What is expected: Give the number of lines in this listing that hold "Mainstream". No other words belong in the reply.

----------------------------------------

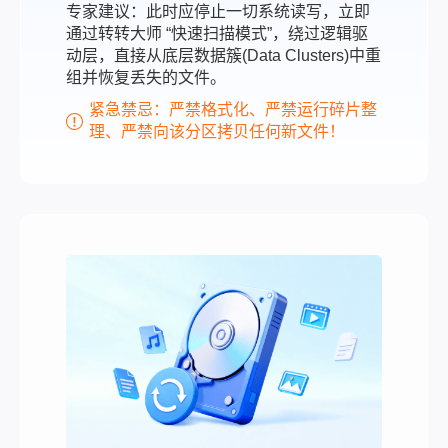
专家建议：此时应停止一切系统读写，立即
通过转转大师 “快速扫描模式”，绕过逻辑驱
动层，直接从底层数据簇(Data Clusters)中重
组并恢复丢失的文件。
紧急禁忌：严禁格式化、严禁运行碎片整
理、严禁向该分区拷贝任何新文件！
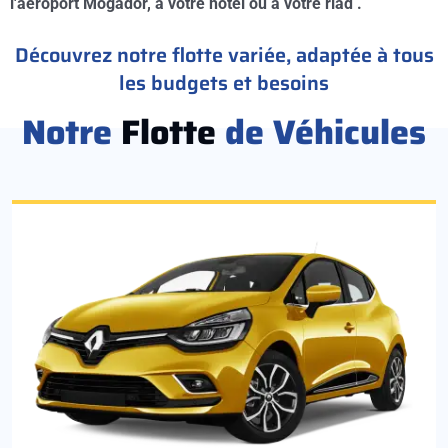
l'aéroport Mogador, à votre hotel ou à votre riad .
Découvrez notre flotte variée, adaptée à tous
les budgets et besoins
Notre
Flotte
de Véhicules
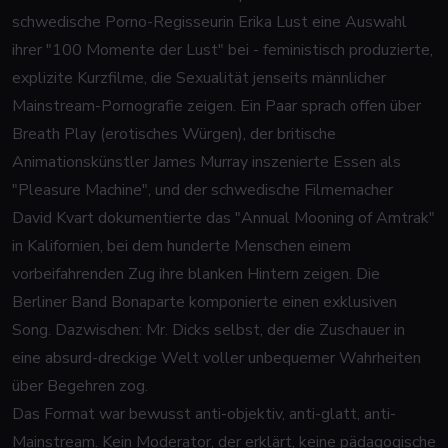
schwedische Porno-Regisseurin Erika Lust eine Auswahl
ihrer "100 Momente der Lust" bei - feministisch produzierte,
explizite Kurzfilme, die Sexualität jenseits männlicher
Mainstream-Pornografie zeigen. Ein Paar sprach offen über
Breath Play (erotisches Würgen), der britische
Animationskünstler James Murray inszenierte Essen als
"Pleasure Machine", und der schwedische Filmemacher
David Kvart dokumentierte das "Annual Mooning of Amtrak"
in Kalifornien, bei dem hunderte Menschen einem
vorbeifahrenden Zug ihre blanken Hintern zeigen. Die
Berliner Band Bonaparte komponierte einen exklusiven
Song. Dazwischen: Mr. Dicks selbst, der die Zuschauer in
eine absurd-dreckige Welt voller unbequemer Wahrheiten
über Begehren zog.
Das Format war bewusst anti-objektiv, anti-glatt, anti-
Mainstream. Kein Moderator, der erklärt, keine pädagogische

----------------------------------------

Answer to the exercise: 2